Em 1932, compra de um carro o levou a escrever outra história infantil, “Mr. Bliss”. Um conto sobre um homem alto e magro que vive numa casa alta e estreita, e que compra um automóvel amarelo-vivo por cinco xelins, e sofre notáveis consequências. A história foi abundantemente ilustrada por Tolkien com tinta e lápis de cor, uma indicação de como Tolkien estava levando a sério o desenho e a pintura. Ele nunca abandonara por completo seu passatempo de infância. Em Oxford, ilustrara vários de seus poemas, usando aquarela, tinta colorida ou lápis.
Em 1925, voltou a desenhar com regularidade uma série de ilustrações para “Roverandom”, desenhou cenas do Silmarillion. Nessa época, já era um artista muito talentoso.

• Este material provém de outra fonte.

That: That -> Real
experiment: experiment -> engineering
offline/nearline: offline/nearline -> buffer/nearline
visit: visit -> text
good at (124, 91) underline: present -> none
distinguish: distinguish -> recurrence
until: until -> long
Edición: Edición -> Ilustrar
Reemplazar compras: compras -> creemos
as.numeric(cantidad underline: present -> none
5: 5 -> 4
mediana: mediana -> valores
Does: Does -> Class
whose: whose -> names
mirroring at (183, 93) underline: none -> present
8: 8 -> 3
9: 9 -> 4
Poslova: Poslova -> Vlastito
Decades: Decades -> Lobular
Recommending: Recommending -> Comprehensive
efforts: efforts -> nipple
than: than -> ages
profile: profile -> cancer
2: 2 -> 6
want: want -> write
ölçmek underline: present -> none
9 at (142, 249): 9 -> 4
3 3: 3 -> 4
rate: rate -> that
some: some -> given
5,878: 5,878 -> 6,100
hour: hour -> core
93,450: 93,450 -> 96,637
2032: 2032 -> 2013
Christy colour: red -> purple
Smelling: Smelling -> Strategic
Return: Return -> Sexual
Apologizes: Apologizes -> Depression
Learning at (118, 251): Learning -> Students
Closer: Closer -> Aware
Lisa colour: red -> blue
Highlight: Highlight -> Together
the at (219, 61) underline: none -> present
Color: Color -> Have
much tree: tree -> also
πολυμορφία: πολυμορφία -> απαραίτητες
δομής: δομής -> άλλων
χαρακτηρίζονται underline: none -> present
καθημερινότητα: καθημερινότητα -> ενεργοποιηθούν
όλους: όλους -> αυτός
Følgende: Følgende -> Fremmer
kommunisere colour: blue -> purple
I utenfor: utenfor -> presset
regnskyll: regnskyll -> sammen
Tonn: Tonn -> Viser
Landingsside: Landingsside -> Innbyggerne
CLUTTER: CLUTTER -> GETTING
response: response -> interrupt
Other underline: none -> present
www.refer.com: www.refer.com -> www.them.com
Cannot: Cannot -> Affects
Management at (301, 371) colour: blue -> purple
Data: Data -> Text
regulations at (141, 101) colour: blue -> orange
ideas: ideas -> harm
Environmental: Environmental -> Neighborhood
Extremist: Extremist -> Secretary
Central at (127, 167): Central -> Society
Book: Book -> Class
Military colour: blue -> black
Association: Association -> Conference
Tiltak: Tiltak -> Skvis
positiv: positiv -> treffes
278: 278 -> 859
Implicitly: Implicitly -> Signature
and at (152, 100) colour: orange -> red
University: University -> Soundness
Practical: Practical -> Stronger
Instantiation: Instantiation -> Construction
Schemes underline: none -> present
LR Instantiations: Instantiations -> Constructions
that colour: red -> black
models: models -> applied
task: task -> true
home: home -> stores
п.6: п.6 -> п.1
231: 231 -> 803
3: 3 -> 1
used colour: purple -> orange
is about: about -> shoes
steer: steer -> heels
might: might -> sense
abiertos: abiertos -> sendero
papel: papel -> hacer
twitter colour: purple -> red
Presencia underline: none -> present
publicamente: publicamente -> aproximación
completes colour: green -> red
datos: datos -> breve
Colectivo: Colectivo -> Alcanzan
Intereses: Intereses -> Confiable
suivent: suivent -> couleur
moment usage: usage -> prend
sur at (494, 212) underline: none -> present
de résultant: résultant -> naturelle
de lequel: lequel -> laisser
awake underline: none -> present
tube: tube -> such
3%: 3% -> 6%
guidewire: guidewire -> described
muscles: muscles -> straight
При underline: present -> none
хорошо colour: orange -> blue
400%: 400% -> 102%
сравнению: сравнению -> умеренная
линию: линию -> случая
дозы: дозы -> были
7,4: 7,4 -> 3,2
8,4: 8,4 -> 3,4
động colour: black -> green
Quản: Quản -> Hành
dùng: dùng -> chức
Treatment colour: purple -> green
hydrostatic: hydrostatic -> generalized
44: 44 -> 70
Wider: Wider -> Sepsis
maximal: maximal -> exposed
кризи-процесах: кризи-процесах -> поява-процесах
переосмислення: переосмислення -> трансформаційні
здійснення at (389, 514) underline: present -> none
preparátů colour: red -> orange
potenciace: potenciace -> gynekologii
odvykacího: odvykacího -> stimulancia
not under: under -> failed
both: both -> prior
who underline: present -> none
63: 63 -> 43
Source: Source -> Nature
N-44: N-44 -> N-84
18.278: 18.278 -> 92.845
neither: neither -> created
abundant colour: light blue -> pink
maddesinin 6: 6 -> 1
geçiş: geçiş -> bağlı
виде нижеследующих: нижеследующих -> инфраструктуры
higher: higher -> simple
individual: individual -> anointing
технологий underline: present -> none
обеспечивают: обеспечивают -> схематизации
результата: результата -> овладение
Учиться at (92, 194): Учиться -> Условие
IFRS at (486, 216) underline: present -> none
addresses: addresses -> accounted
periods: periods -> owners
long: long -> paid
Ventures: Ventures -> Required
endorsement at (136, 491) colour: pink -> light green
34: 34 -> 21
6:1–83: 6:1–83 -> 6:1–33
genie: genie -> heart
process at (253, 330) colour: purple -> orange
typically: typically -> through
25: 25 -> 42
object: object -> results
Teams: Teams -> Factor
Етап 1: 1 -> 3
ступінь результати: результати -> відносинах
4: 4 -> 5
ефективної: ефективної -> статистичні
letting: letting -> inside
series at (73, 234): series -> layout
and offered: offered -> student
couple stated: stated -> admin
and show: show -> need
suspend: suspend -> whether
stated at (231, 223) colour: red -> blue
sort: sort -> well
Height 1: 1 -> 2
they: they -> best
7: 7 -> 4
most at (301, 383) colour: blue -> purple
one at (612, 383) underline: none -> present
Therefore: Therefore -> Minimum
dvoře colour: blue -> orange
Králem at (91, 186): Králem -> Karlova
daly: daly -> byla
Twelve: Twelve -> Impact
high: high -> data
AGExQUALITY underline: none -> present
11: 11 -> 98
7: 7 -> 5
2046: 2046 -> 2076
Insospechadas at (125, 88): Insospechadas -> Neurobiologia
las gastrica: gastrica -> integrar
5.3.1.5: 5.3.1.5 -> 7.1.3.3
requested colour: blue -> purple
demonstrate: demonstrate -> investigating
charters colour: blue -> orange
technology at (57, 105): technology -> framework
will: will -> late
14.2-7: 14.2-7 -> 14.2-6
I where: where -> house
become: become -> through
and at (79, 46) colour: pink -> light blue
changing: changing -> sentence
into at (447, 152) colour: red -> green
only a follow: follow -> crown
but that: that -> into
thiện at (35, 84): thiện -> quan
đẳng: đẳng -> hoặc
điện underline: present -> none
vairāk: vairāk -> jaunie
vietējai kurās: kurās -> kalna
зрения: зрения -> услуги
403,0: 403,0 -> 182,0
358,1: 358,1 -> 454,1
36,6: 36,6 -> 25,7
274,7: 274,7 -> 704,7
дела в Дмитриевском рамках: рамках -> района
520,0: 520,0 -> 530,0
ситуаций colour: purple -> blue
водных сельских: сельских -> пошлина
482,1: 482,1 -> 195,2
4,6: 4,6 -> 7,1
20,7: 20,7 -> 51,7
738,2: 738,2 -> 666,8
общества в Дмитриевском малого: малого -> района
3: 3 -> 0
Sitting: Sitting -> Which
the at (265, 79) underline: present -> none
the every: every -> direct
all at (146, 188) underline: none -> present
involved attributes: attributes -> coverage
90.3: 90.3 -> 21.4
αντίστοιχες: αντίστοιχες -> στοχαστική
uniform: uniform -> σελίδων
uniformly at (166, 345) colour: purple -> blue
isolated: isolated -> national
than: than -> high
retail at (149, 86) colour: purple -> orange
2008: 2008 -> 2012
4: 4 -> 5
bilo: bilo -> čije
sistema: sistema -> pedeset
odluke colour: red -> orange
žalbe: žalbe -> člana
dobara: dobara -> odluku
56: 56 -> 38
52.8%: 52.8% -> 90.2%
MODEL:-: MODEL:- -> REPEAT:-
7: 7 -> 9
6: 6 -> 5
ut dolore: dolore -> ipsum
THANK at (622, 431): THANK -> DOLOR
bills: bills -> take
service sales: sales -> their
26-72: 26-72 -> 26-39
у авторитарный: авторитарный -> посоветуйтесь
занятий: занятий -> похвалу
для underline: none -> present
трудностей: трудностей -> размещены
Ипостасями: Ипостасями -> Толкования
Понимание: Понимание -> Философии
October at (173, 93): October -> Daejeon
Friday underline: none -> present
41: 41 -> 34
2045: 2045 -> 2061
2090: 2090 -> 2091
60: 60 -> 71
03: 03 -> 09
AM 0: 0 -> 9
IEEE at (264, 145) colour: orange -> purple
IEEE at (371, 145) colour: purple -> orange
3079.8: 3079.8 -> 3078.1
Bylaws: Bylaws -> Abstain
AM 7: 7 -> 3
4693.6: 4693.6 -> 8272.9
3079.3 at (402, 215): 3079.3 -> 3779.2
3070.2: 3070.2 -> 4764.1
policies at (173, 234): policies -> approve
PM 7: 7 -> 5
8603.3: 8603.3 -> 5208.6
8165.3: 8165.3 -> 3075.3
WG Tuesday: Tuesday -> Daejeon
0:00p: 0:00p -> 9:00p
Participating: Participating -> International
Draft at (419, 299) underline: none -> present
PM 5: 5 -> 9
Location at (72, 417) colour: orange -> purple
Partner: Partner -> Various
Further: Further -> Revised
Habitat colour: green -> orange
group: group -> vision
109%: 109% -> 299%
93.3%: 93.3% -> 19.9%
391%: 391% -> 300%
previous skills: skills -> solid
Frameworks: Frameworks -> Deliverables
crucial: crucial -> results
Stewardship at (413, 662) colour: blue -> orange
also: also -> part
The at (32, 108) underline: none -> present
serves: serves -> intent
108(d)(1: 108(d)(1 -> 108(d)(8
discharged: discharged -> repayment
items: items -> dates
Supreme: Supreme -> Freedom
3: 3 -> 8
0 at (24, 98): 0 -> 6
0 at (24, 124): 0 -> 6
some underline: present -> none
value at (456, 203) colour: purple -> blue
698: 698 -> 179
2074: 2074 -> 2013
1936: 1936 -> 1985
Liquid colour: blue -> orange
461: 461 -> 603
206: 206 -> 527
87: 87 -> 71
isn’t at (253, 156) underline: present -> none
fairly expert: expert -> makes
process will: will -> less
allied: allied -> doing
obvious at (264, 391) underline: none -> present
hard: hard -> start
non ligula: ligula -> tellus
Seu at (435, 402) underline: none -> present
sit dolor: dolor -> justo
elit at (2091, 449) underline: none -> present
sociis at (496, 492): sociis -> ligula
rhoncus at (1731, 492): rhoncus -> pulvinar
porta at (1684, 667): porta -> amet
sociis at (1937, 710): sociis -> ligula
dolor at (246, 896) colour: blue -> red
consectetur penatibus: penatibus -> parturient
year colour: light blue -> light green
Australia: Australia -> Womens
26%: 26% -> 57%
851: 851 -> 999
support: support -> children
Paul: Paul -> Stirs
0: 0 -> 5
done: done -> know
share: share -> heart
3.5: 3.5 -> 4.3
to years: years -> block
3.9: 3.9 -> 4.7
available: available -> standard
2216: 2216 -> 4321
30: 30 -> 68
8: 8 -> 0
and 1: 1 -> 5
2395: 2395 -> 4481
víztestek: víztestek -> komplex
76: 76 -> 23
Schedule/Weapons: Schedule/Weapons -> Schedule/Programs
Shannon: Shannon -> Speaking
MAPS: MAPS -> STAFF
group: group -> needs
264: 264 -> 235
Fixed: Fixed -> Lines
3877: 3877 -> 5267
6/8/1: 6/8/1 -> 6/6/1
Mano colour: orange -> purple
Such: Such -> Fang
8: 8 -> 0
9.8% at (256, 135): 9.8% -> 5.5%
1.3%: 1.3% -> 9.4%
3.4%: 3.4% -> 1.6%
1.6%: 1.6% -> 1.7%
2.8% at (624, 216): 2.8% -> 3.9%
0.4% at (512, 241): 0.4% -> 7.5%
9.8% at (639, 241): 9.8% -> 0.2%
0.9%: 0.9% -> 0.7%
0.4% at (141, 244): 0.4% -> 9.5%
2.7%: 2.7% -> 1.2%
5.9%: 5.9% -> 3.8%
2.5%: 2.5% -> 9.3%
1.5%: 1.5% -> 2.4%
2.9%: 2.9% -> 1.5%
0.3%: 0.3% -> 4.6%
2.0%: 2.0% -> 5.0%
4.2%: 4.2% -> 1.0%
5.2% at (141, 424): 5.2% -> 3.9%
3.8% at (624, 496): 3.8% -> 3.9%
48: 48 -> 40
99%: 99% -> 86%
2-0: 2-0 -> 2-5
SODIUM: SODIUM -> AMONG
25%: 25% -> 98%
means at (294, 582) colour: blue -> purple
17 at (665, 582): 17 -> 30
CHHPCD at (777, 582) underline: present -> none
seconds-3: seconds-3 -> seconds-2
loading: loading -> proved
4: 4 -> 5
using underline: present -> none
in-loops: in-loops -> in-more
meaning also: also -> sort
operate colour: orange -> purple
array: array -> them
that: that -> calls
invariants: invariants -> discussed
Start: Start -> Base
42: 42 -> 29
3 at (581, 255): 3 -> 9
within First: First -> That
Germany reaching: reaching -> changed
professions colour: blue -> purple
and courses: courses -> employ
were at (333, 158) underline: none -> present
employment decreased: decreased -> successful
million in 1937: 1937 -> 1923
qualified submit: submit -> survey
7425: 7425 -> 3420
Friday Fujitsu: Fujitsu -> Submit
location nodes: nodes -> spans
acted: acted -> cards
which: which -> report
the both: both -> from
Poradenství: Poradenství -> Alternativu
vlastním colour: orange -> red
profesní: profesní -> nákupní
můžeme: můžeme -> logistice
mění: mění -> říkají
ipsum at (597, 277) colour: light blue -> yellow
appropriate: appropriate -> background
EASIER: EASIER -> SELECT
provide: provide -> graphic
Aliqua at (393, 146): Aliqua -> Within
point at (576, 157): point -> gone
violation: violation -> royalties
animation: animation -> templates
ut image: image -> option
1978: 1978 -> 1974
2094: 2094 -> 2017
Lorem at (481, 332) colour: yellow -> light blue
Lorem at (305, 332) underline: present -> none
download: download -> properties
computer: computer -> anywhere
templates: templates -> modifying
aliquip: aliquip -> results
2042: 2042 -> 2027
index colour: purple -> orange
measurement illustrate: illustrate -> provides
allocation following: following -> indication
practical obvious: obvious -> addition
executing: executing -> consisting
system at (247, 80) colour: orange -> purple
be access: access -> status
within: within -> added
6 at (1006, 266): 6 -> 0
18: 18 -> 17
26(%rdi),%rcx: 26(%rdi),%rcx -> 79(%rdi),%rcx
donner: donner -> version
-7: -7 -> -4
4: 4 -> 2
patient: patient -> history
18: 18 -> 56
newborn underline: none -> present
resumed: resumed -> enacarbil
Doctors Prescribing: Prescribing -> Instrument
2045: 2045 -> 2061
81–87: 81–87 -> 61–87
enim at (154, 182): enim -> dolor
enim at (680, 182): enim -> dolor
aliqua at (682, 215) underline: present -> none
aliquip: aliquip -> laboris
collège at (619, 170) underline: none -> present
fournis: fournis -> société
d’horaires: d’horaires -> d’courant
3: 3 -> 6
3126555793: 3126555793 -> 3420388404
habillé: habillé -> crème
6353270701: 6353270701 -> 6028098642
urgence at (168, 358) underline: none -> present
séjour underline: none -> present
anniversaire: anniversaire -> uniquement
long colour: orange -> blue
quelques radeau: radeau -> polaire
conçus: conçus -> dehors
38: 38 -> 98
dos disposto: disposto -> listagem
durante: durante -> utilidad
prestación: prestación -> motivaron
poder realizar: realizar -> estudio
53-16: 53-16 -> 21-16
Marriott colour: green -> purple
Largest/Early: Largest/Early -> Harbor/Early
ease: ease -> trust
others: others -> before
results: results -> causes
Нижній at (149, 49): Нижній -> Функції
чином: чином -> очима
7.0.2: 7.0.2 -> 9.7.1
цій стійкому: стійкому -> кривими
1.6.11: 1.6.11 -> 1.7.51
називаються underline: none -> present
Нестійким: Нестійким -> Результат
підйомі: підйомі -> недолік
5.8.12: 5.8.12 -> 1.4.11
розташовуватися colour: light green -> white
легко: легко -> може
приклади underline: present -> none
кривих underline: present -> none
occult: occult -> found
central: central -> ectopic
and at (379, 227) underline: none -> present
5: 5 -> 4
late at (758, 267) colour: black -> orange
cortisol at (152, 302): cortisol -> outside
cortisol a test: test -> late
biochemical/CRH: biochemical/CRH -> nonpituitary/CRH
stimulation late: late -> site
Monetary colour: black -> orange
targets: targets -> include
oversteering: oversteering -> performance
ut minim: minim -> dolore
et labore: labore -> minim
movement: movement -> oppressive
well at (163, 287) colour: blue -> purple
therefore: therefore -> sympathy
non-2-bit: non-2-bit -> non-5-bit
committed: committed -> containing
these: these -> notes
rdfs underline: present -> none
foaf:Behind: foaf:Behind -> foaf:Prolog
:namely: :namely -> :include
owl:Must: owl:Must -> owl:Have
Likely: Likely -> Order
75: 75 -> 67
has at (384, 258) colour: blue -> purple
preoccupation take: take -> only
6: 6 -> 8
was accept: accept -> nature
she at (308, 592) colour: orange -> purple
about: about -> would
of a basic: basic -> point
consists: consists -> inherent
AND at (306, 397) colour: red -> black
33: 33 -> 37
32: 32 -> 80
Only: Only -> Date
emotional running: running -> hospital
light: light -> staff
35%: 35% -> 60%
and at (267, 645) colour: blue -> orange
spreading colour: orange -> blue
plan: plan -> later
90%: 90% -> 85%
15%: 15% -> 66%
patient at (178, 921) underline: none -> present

Tolkien escreveu nos anos trinta ou história para agradar a si mesmo. Trata-se de Mestre Gil de Ham. Quando ficou evidente que a continuação de O Hobbit levaria um tempo considerável para ficar pronta, ele ofereceu aos editores “Mestre Gil de Ham” revisto, e este foi aceito com entusiasmo. Mas a insatisfação de Tolkien com a escolha de um ilustrador fez com que o livro fosse publicado apenas em 1949, com desenhos da jovem artista Pauline Diana Baynes. Tolkien gostou muito do estilo “medieval” dos desenhos. O sucesso da Srta. Baynes com “Mestre Gil” fez com que fosse escolhida como ilustradora das histórias de “Nárnia” de C. S. Lewis, e, mais tarde de “Ferreiro de Bosque Grande”.
No entanto, a maior parte de sua atenção estava ainda ocupada pelo Silmarillion. Depois de realizar inúmeras revisões e de reordenar as principais histórias do ciclo, Tolkien também consumia muito tempo na elaboração das línguas e dos alfabetos élficos. Acabava de inventar um novo alfabeto que inicialmente chamou “quenyático” e depois “Fëanoriano”, o mais assíduo ouvinte das histórias era Christopher, o terceiro filho de Tolkien. No início dos anos trinta, Christopher aninhava-se à noite perto da estufa do estúdio para se aquecer e imóvel ficava escutando o pai contar sobre as guerras élficas.
Foi num dia de verão, quando ele estava sentado à janela do estúdio da Northmoor Road, corrigindo provas que anos mais tarde, relembrou: “Um dos candidatos misericordiosamente havia deixado uma página sem nada escrito, e escrevi nela: ‘Numa toca no chão vivia um Hobbit.’ Mas isso é apenas o começo.”